Effective and cheap alternative

So, it’s clear that sales have been declining sharply, but can that be attributed to the web and the exponential growth of recipes available free on line? Or is it that celebrity cookbooks reached their peak in popularity a year or two after the millennium and are simply no longer flavour of the month?

The dates tie in rather nicely with the growth of the internet as an information-gathering tool, but that in itself doesn’t provide a definitive answer. Look deeper into the behaviour of the public though, and we begin to uncover some home truths about our way of life and the impact media and technology has had on it.

Interestingly, it is reported that more people are now cooking at home than ever before. Perhaps this is due to the fact that possession of a culinary skill set nowadays helps to raise one’s social status, or it could simply be the case that in this economic downturn, people see home cooking as a money-saving device.

The likes of M&S are publishing marked increases in cooking ingredient sales as opposed to their famed (and more expensive) prepared fare, which certainly supports this theory.

So, what we are looking at is MORE people cooking at home but LESS cookbooks being sold! Where then, are the budding chefs getting their inspiration and guidance from? Surely it can be from only one place.

Easy-peasey

Finding a recipe online couldn’t be easier. Key in the name of the recipe on Google, bad spelling included, and you will be rewarded with a list of variations for the dish in question from around the globe. Much of the content originates from highly reputable sources such as the BBC, or, ironically, the celebrity chefs whose book sales have suffered so heavily.

The benefits are endless. You get umpteen options to choose from, yet save or print ONLY the recipes you want and none that you don’t. I know that for every cook book I own I’ve probably only cooked a handful of recipes. 

The reasons for sourcing recipes online are quite compelling.

The web is interactive too. Recipes often come with ratings, to which you can contribute. Why not send your favourite to a friend? It has been suggested that some individuals, “early adopters”, go a step further and avoid paper wastage by employing the likes of the iPhone or other mobile media in the kitchen. However, even the gadget geek can recognise that water, flour and an iPhone don’t mix very well. The same goes for the high-tech Sony Reader. Fun and trendy it is, but, dough and marinade friendly it isn’t.

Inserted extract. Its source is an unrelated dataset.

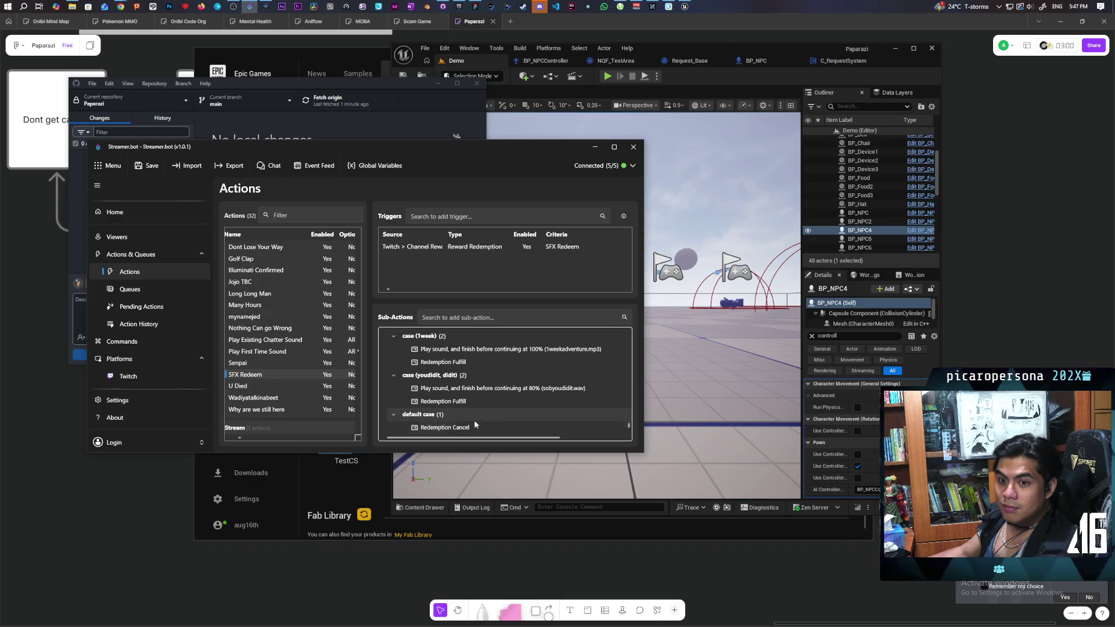
right_click(433, 417)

And how flexible is this? Key in the ingredients you’ve got and hey presto, there’s a multitude of options for what you’ve currently got in the larder. Whether people are opting for the web or not, the reasons for doing so are quite compelling, which surely must have cookbooks on the ropes.

Proof is in the pudding

We at Alphaquad can add our own ‘two penneth’ to the argument, with a bit of indisputable evidence supporting  the argument that people now use the web as a primary source of cooking recipes.

In order to market a client, we utilised the strong link between their product and the world of BBQing. We built a web site (www.bbq.co.uk) and put our thinking caps on with regards to the search engine marketing. I bet you can’t guess what came up as the most lucrative search term attracting thousands of unique visitors to that site – bbq recipes!

That last sentence might have been a wonderful way to have left this article – somewhat inconclusive, yet leaving you full of warm, ponderable information.

However, as we have no intention of pulling the wool over anyone’s eyes, now is the time to put a spanner in the works. It seems there has been a resurgence.

Last Christmas, Nigella Lawson’s ”Feast” sold nearly 700,000 copies. The latest Nielsen Bookscan figures for Christmas 2008 support this too - reporting bumper crops for Jamie, Nigella and even Heston Blumenthal.

Incredibly, Hesten Blumenthal’s silver-edged creation “Big Fat Duck Cookbook” is expected to perform well on general sale despite a price tag of £100. That’s only £29 less than an Xbox 360 and a zillion times more expensive than the library of recipes with a £0 price point found on www.bbc.co.uk/food/recipes (available at most good PCs).

What do you think?

Can Web and Whittingstall live happily side by side? Or will one overturn the other?